For those following recent developments on ESG investing and green finance, these new legislative requirements are unlikely to be a surprise. Climate change issues have risen up the agenda across the financial services sector over the past few years, given the widespread recognition that it is likely to affect all parts of the economy, especially energy, manufacturing, construction, transport and agriculture. And TCFD standards are increasingly seen as the global standard for measuring climate risks among investors, with major figures such as BlackRock’s CEO Larry Fink committing to these standards and calling for all companies to do the same. 

In addition, pension funds are increasingly viewed as a crucial component in managing the financial risks associated with climate change, given the size and timescale of their investments. Pension funds, naturally, need to consider investments in the long-term and on that timescale, the threat posed by climate change is substantial. All pension schemes are exposed to climate-related risks in one way or another through their assets and investments. These risks can arise from the direct impact of climate change, where rising temperatures, rising sea levels and greater instances of extreme weather is likely to have a devastating impact on certain parts of the world and their economies – or through the transition to a low-carbon economy, which has the potential to make some assets worthless in future, for example, fossil fuel assets such as oil fields or coal power stations (conversely, the transition to a low carbon economy presents a number of opportunities for pension schemes to invest in the technologies of the future). A failure by a pensions scheme to manage these risks would ultimately impact their members’ future retirement income and, in some cases, could result in the scheme’s insolvency.

Such concerns are now part of mainstream debate in financial services, but it is also fair to say that not all pension trustees, especially those managing smaller schemes, currently have the long-term impact of climate change at the front of their minds. In the short term, pension trustees are likely to be more focused on managing the short-term pressures associated with their pension schemes (not least the disruption caused by Covid-19 and the impact of the economic downturn is having on their sponsors, as well as managing the impact of current ultra-low interest rates). These new requirements represent another set of responsibilities placed on pension trustees, who already operate within a highly regulated environment and with a fiduciary duty to deliver the best outcomes for their members. In practical terms, they will mean that pension trustees may have to adapt their investment strategies, how they work with consultants and asset managers and how they report and communicate with their members. 
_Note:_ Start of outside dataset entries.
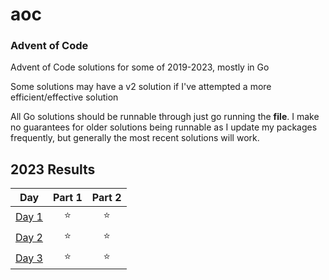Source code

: # aoc
### Advent of Code

Advent of Code solutions for some of 2019-2023, mostly in Go

Some solutions may have a v2 solution if I've attempted a more efficient/effective solution

All Go solutions should be runnable through just go running the **file**. I make no guarantees for older solutions being runnable as I update my packages frequently, but generally the most recent solutions will work.

<!--- advent_readme_stars table --->
## 2023 Results

| Day | Part 1 | Part 2 |
| :---: | :---: | :---: |
| [Day 1](https://adventofcode.com/2023/day/1) | ⭐ | ⭐ |
| [Day 2](https://adventofcode.com/2023/day/2) | ⭐ | ⭐ |
| [Day 3](https://adventofcode.com/2023/day/3) | ⭐ | ⭐ |
<!--- advent_readme_stars table --->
While this may represent a headache in the short term, in the long term these new requirements – along with new guidance and consistent reporting standards that will accompany them – should help pension trustees better manage the major financial risks associated with climate change and should mean better outcomes for the scheme members. This is also another development that will help make ESG investing and green finance more mainstream and speed up the adoption of TCFD standards across the sector. Asset managers and listed companies, for instance, will now need to demonstrate their climate change credentials to market themselves to pension funds. Importantly, the impact of the measures should extend far beyond pensions and financial services, particularly as they coincide with those looking to ‘build back better' following the pandemic – with the ultimate objective of these measures being to help finance and deliver the green recovery as well as assist in managing the impacts of climate change.